* _Work required_
Reproduce the portion of the Node.js restart thread between "You can instrument" and "pm2 restart it.", inclusive.

[[ Passage provided open ]]

Node.js: What's a good way to automatically restart a node server that's not responding?

I figured out how to solve this using native Node functionality. Migg's answer was good and lead me in the right direction, but it still doesn't show how to automatically restart when the event loop is completely blocked.

The trick is to use Node's native child_process module and the fork method to start the server from another node instance and have that instance ping the server for responses, restarting it when it's stuck. This is similar to how Forever and PM2 work. It's hard to believe there's not a simple way to implement this with either of those libraries, but this is how you can do it naively.

I have commented this code heavily to point out what everything is doing. Also note that I am using ES2015's Arrow Functions. Go read about them if you're not familiar.

var fork = require('child_process').fork;
var server, heartbeat; 

function startServer () {
  console.log('Starting server');
  server = fork('server');

  //when the server goes down restart it
  server.on('close', (code) => {
    startServer();
  });

  //when server sends a heartbeat message save it
  server.on('message', (message) => {
    heartbeat = message ? message.heartbeat : null;
  });

  //ask the server for a heartbeat
  server.send({request: 'heartbeat'});

  //wait 5 seconds and check if the server responded
  setTimeout(checkHeartbeat, 5000);
}

function checkHeartbeat() {
  if(heartbeat) {
    console.log('Server is alive');

    //clear the heart beat and send request for a new one
    heartbeat = null; 
    server.send({request: 'heartbeat'});

    //set another hearbeat check
    setTimeout(checkHeartbeat, 5000);

  } else {
    console.log('Server looks stuck...killing');
    server.kill();
  }
}

startServer();

Be sure to change out server.js with whatever Node app you want to run.

Now on your server add the following to respond to the heartbeat request.

//listen and respond to heartbeat request from parent
process.on('message', (message) => {
  if(message && message.request === 'heartbeat') {
    process.send({heartbeat: 'thump'});
  }
});

Finally add a timeout to test that it works (not for production!)

//block the even loop after 30 seconds 
setTimeout(() => {
  for(;;){}
}, 30000);

First of all you should try to find the problems in the code by reviewing it.

Memory Leaks

For the running app you should use pm2. It has a setting to restart the app based on too much memory consumption. Directly from the docs:

pm2 start big-array.js --max-memory-restart 20M

Or using an ecosystem.json:

{
    "max_memory_restart" : "20M"
}

There are also several great articles about debugging memory leaks in node.js to find online. There is even a module that reports leaks which we used in the early days. This is too big a subject to fill it in here.

Blocking Event Loop / Infinite Loops

You can instrument your app to report the responsiveness of the event loop. So if some code blocks the loop for too long you can programmatically terminate the process. You will have to look at process.nextTick.

You can introduce a measurement that for example calls process.nextTick every X seconds, and if it then takes more than some defined time, send process.exit(1) to terminate the process and let pm2 restart it.

The upside of this would be that your app runs most of the time. The downside would be that all users with open connections would get no answer when process.exit is called.

Debugging

To find memory leaks and other problems in the running code you should dive into https://www.joyent.com/developers/node/debug. There is a whole section about MDB which will help you find the problems, but it will take some time and getting used to it. All of this is too much information to not link to it here.

Best of luck with your app!

[[ Passage provided closed ]]
[[ Data open ]]

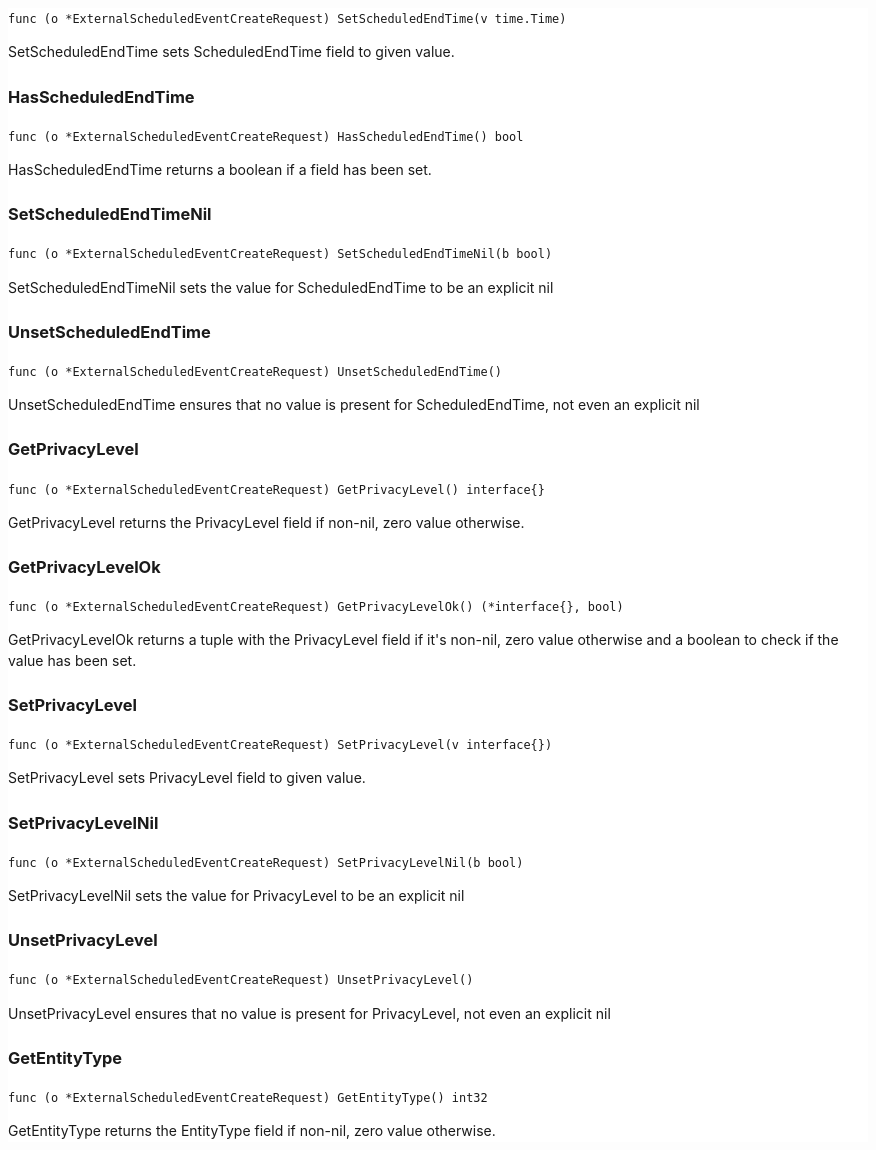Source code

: `func (o *ExternalScheduledEventCreateRequest) SetScheduledEndTime(v time.Time)`

SetScheduledEndTime sets ScheduledEndTime field to given value.

### HasScheduledEndTime

`func (o *ExternalScheduledEventCreateRequest) HasScheduledEndTime() bool`

HasScheduledEndTime returns a boolean if a field has been set.

### SetScheduledEndTimeNil

`func (o *ExternalScheduledEventCreateRequest) SetScheduledEndTimeNil(b bool)`

 SetScheduledEndTimeNil sets the value for ScheduledEndTime to be an explicit nil

### UnsetScheduledEndTime
`func (o *ExternalScheduledEventCreateRequest) UnsetScheduledEndTime()`

UnsetScheduledEndTime ensures that no value is present for ScheduledEndTime, not even an explicit nil
### GetPrivacyLevel

`func (o *ExternalScheduledEventCreateRequest) GetPrivacyLevel() interface{}`

GetPrivacyLevel returns the PrivacyLevel field if non-nil, zero value otherwise.

### GetPrivacyLevelOk

`func (o *ExternalScheduledEventCreateRequest) GetPrivacyLevelOk() (*interface{}, bool)`

GetPrivacyLevelOk returns a tuple with the PrivacyLevel field if it's non-nil, zero value otherwise
and a boolean to check if the value has been set.

### SetPrivacyLevel

`func (o *ExternalScheduledEventCreateRequest) SetPrivacyLevel(v interface{})`

SetPrivacyLevel sets PrivacyLevel field to given value.


### SetPrivacyLevelNil

`func (o *ExternalScheduledEventCreateRequest) SetPrivacyLevelNil(b bool)`

 SetPrivacyLevelNil sets the value for PrivacyLevel to be an explicit nil

### UnsetPrivacyLevel
`func (o *ExternalScheduledEventCreateRequest) UnsetPrivacyLevel()`

UnsetPrivacyLevel ensures that no value is present for PrivacyLevel, not even an explicit nil
### GetEntityType

`func (o *ExternalScheduledEventCreateRequest) GetEntityType() int32`

GetEntityType returns the EntityType field if non-nil, zero value otherwise.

[[ Data closed ]]

* _Reply to the task_
You can instrument your app to report the responsiveness of the event loop. So if some code blocks the loop for too long you can programmatically terminate the process. You will have to look at process.nextTick.

You can introduce a measurement that for example calls process.nextTick every X seconds, and if it then takes more than some defined time, send process.exit(1) to terminate the process and let pm2 restart it.